Aim of the task — Copy word for word the lines in the records below, starting at the line with "koji su taj" and ending at the line with "GOUVERNEMENT SUSPEND LES". Skip the pictures.

(Beginning of Records supplied)

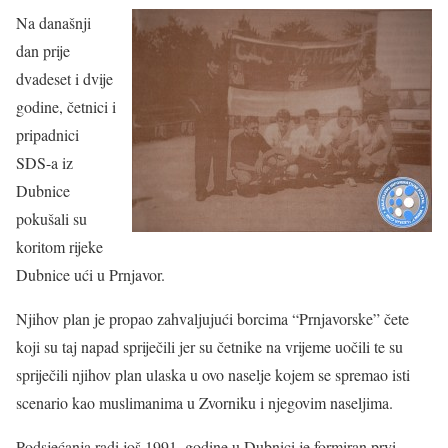
Na današnji
dan prije
dvadeset i dvije
godine, četnici i
pripadnici
SDS-a iz
Dubnice
pokušali su
koritom rijeke
Dubnice ući u Prnjavor.
Njihov plan je propao zahvaljujući borcima “Prnjavorske” čete
koji su taj napad spriječili jer su četnike na vrijeme uočili te su
spriječili njihov plan ulaska u ovo naselje kojem se spremao isti
scenario kao muslimanima u Zvorniku i njegovim naseljima.
Podsjećanja radi još 1991. godine u Dubnici je formiran prvi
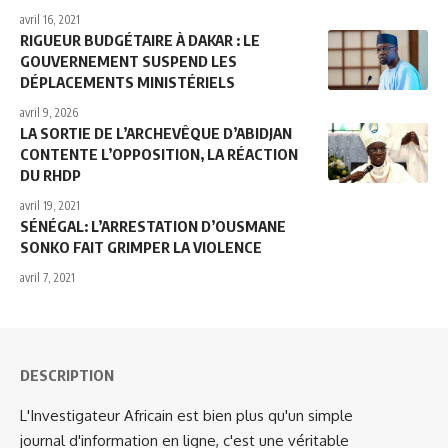
avril 16, 2021
RIGUEUR BUDGÉTAIRE À DAKAR : LE
GOUVERNEMENT SUSPEND LES
DÉPLACEMENTS MINISTÉRIELS
avril 9, 2026
LA SORTIE DE L’ARCHEVÊQUE D’ABIDJAN
CONTENTE L’OPPOSITION, LA RÉACTION
DU RHDP
avril 19, 2021
SÉNÉGAL: L’ARRESTATION D’OUSMANE
SONKO FAIT GRIMPER LA VIOLENCE
avril 7, 2021
DESCRIPTION
L'Investigateur Africain est bien plus qu'un simple
journal d'information en ligne, c'est une véritable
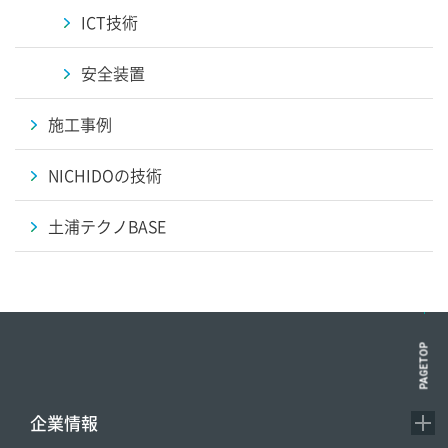
ICT技術
安全装置
施工事例
NICHIDOの技術
土浦テクノBASE
PAGETOP
企業情報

(End of Records supplied)

Reply —
koji su taj napad spriječili jer su četnike na vrijeme uočili te su
spriječili njihov plan ulaska u ovo naselje kojem se spremao isti
scenario kao muslimanima u Zvorniku i njegovim naseljima.
Podsjećanja radi još 1991. godine u Dubnici je formiran prvi
avril 16, 2021
RIGUEUR BUDGÉTAIRE À DAKAR : LE
GOUVERNEMENT SUSPEND LES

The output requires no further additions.